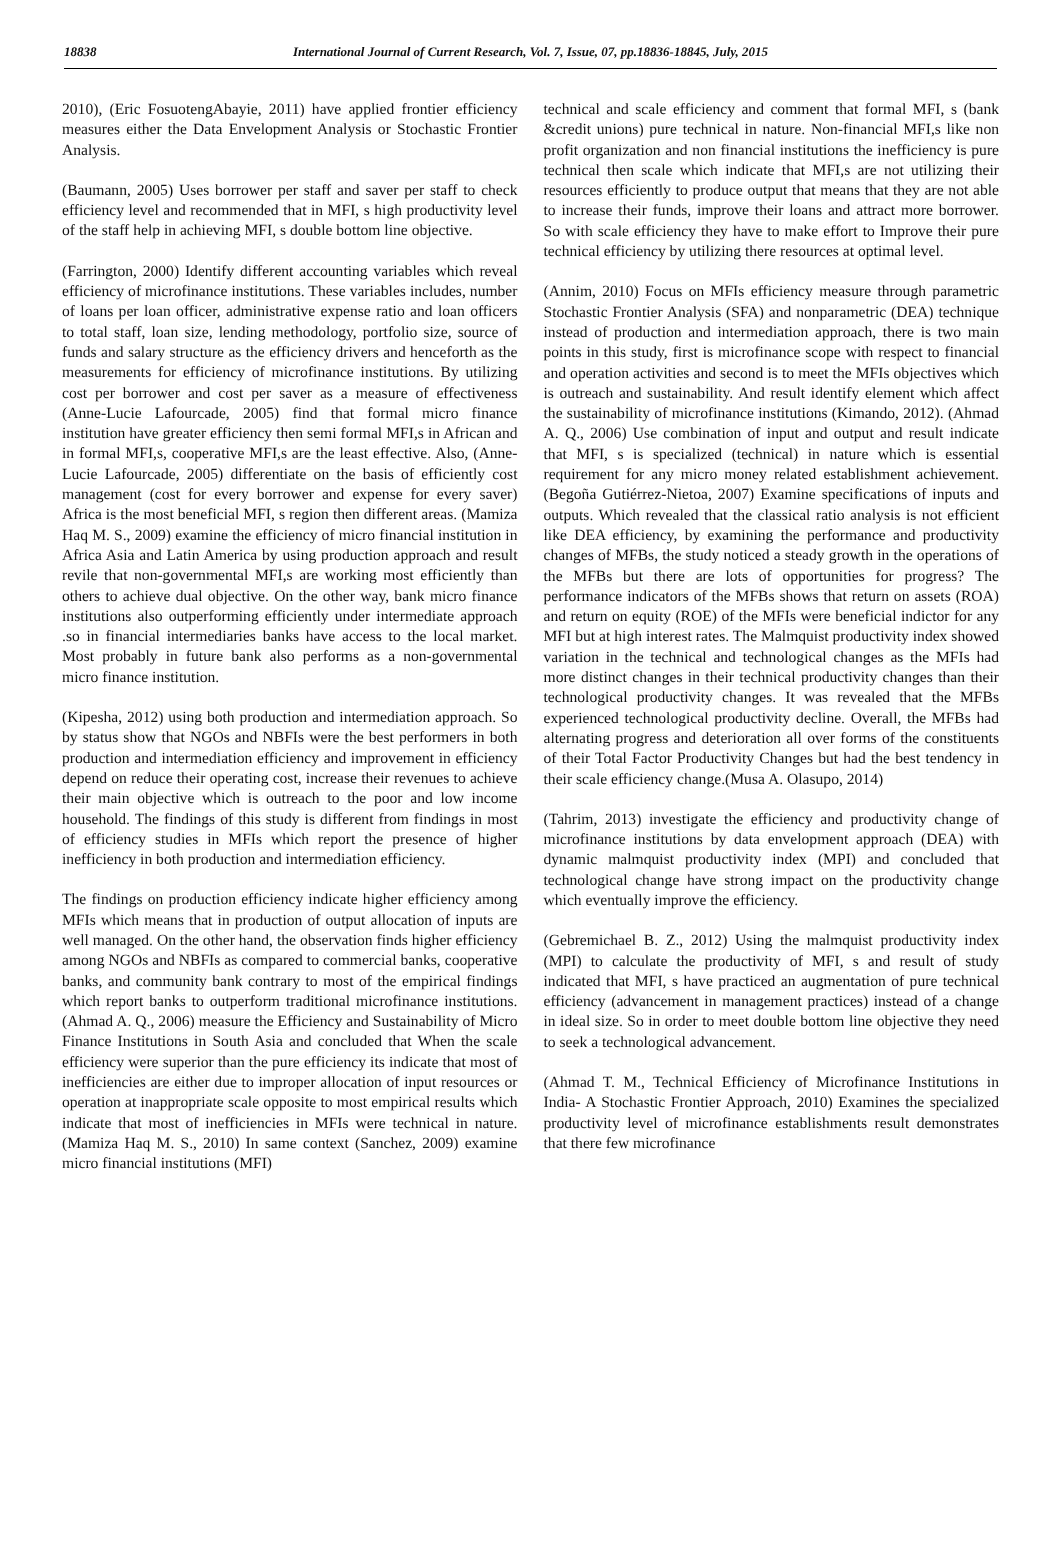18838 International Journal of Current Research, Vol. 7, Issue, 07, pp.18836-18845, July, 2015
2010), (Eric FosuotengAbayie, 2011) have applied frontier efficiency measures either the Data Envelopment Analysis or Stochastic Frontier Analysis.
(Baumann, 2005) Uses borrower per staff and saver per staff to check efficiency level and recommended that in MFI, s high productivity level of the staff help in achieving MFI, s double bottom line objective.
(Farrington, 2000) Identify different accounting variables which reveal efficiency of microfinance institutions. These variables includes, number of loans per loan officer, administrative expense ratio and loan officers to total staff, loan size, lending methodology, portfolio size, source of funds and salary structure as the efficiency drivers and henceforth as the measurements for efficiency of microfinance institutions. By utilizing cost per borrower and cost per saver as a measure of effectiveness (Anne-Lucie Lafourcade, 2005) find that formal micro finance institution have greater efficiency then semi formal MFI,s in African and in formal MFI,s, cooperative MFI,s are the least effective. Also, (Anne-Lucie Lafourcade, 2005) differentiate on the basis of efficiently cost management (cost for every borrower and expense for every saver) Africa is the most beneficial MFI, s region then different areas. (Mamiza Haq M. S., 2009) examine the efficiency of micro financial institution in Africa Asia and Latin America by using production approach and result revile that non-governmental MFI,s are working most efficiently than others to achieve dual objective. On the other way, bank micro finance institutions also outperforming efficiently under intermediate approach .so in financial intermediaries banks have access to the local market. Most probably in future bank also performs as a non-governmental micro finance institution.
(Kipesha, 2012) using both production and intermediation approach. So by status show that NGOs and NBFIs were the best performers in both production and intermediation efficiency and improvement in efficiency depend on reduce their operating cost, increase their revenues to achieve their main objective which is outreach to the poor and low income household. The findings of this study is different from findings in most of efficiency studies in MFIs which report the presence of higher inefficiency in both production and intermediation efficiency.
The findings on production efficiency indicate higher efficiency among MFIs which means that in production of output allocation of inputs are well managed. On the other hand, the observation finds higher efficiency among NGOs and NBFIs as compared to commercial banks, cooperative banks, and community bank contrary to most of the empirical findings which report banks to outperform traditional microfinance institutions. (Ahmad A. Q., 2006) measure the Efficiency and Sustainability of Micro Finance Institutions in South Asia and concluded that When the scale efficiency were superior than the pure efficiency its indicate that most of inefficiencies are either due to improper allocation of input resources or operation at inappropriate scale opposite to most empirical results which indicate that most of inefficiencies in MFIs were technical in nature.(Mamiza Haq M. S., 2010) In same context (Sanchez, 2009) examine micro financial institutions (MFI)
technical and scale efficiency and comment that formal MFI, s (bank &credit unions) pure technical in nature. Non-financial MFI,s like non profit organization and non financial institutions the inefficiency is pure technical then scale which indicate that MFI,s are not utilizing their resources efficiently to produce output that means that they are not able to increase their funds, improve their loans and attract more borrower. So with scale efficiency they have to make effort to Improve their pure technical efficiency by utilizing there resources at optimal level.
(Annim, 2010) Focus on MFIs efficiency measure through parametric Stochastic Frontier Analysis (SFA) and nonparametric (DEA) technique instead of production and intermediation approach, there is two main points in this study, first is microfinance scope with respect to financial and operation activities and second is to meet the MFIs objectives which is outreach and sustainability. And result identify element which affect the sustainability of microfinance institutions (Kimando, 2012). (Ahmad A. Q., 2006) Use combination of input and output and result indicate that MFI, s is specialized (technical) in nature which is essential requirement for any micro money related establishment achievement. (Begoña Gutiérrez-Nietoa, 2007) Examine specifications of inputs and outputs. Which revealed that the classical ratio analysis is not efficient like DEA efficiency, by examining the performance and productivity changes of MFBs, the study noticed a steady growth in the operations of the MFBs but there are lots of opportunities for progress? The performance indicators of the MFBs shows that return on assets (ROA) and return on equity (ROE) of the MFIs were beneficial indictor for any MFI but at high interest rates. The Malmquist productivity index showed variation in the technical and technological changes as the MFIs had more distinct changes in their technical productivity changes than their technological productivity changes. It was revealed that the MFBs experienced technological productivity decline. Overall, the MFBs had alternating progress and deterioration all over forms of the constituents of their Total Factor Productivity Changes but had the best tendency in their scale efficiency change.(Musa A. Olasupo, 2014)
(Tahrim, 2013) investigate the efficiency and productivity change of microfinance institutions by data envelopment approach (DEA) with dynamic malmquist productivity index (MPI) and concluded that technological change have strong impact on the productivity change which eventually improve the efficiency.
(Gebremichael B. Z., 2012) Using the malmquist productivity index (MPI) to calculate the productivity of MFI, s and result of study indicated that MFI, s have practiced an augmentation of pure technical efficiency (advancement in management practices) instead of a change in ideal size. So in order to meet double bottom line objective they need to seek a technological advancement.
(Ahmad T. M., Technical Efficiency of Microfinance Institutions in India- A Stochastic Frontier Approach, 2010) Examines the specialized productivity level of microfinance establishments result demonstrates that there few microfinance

----

(WORK REQUEST)
All of the entries above are to be restated word for word, minus the images.

(TASK SOLUTION)
18838 International Journal of Current Research, Vol. 7, Issue, 07, pp.18836-18845, July, 2015
2010), (Eric FosuotengAbayie, 2011) have applied frontier efficiency measures either the Data Envelopment Analysis or Stochastic Frontier Analysis.
(Baumann, 2005) Uses borrower per staff and saver per staff to check efficiency level and recommended that in MFI, s high productivity level of the staff help in achieving MFI, s double bottom line objective.
(Farrington, 2000) Identify different accounting variables which reveal efficiency of microfinance institutions. These variables includes, number of loans per loan officer, administrative expense ratio and loan officers to total staff, loan size, lending methodology, portfolio size, source of funds and salary structure as the efficiency drivers and henceforth as the measurements for efficiency of microfinance institutions. By utilizing cost per borrower and cost per saver as a measure of effectiveness (Anne-Lucie Lafourcade, 2005) find that formal micro finance institution have greater efficiency then semi formal MFI,s in African and in formal MFI,s, cooperative MFI,s are the least effective. Also, (Anne-Lucie Lafourcade, 2005) differentiate on the basis of efficiently cost management (cost for every borrower and expense for every saver) Africa is the most beneficial MFI, s region then different areas. (Mamiza Haq M. S., 2009) examine the efficiency of micro financial institution in Africa Asia and Latin America by using production approach and result revile that non-governmental MFI,s are working most efficiently than others to achieve dual objective. On the other way, bank micro finance institutions also outperforming efficiently under intermediate approach .so in financial intermediaries banks have access to the local market. Most probably in future bank also performs as a non-governmental micro finance institution.
(Kipesha, 2012) using both production and intermediation approach. So by status show that NGOs and NBFIs were the best performers in both production and intermediation efficiency and improvement in efficiency depend on reduce their operating cost, increase their revenues to achieve their main objective which is outreach to the poor and low income household. The findings of this study is different from findings in most of efficiency studies in MFIs which report the presence of higher inefficiency in both production and intermediation efficiency.
The findings on production efficiency indicate higher efficiency among MFIs which means that in production of output allocation of inputs are well managed. On the other hand, the observation finds higher efficiency among NGOs and NBFIs as compared to commercial banks, cooperative banks, and community bank contrary to most of the empirical findings which report banks to outperform traditional microfinance institutions. (Ahmad A. Q., 2006) measure the Efficiency and Sustainability of Micro Finance Institutions in South Asia and concluded that When the scale efficiency were superior than the pure efficiency its indicate that most of inefficiencies are either due to improper allocation of input resources or operation at inappropriate scale opposite to most empirical results which indicate that most of inefficiencies in MFIs were technical in nature.(Mamiza Haq M. S., 2010) In same context (Sanchez, 2009) examine micro financial institutions (MFI)
technical and scale efficiency and comment that formal MFI, s (bank &credit unions) pure technical in nature. Non-financial MFI,s like non profit organization and non financial institutions the inefficiency is pure technical then scale which indicate that MFI,s are not utilizing their resources efficiently to produce output that means that they are not able to increase their funds, improve their loans and attract more borrower. So with scale efficiency they have to make effort to Improve their pure technical efficiency by utilizing there resources at optimal level.
(Annim, 2010) Focus on MFIs efficiency measure through parametric Stochastic Frontier Analysis (SFA) and nonparametric (DEA) technique instead of production and intermediation approach, there is two main points in this study, first is microfinance scope with respect to financial and operation activities and second is to meet the MFIs objectives which is outreach and sustainability. And result identify element which affect the sustainability of microfinance institutions (Kimando, 2012). (Ahmad A. Q., 2006) Use combination of input and output and result indicate that MFI, s is specialized (technical) in nature which is essential requirement for any micro money related establishment achievement. (Begoña Gutiérrez-Nietoa, 2007) Examine specifications of inputs and outputs. Which revealed that the classical ratio analysis is not efficient like DEA efficiency, by examining the performance and productivity changes of MFBs, the study noticed a steady growth in the operations of the MFBs but there are lots of opportunities for progress? The performance indicators of the MFBs shows that return on assets (ROA) and return on equity (ROE) of the MFIs were beneficial indictor for any MFI but at high interest rates. The Malmquist productivity index showed variation in the technical and technological changes as the MFIs had more distinct changes in their technical productivity changes than their technological productivity changes. It was revealed that the MFBs experienced technological productivity decline. Overall, the MFBs had alternating progress and deterioration all over forms of the constituents of their Total Factor Productivity Changes but had the best tendency in their scale efficiency change.(Musa A. Olasupo, 2014)
(Tahrim, 2013) investigate the efficiency and productivity change of microfinance institutions by data envelopment approach (DEA) with dynamic malmquist productivity index (MPI) and concluded that technological change have strong impact on the productivity change which eventually improve the efficiency.
(Gebremichael B. Z., 2012) Using the malmquist productivity index (MPI) to calculate the productivity of MFI, s and result of study indicated that MFI, s have practiced an augmentation of pure technical efficiency (advancement in management practices) instead of a change in ideal size. So in order to meet double bottom line objective they need to seek a technological advancement.
(Ahmad T. M., Technical Efficiency of Microfinance Institutions in India- A Stochastic Frontier Approach, 2010) Examines the specialized productivity level of microfinance establishments result demonstrates that there few microfinance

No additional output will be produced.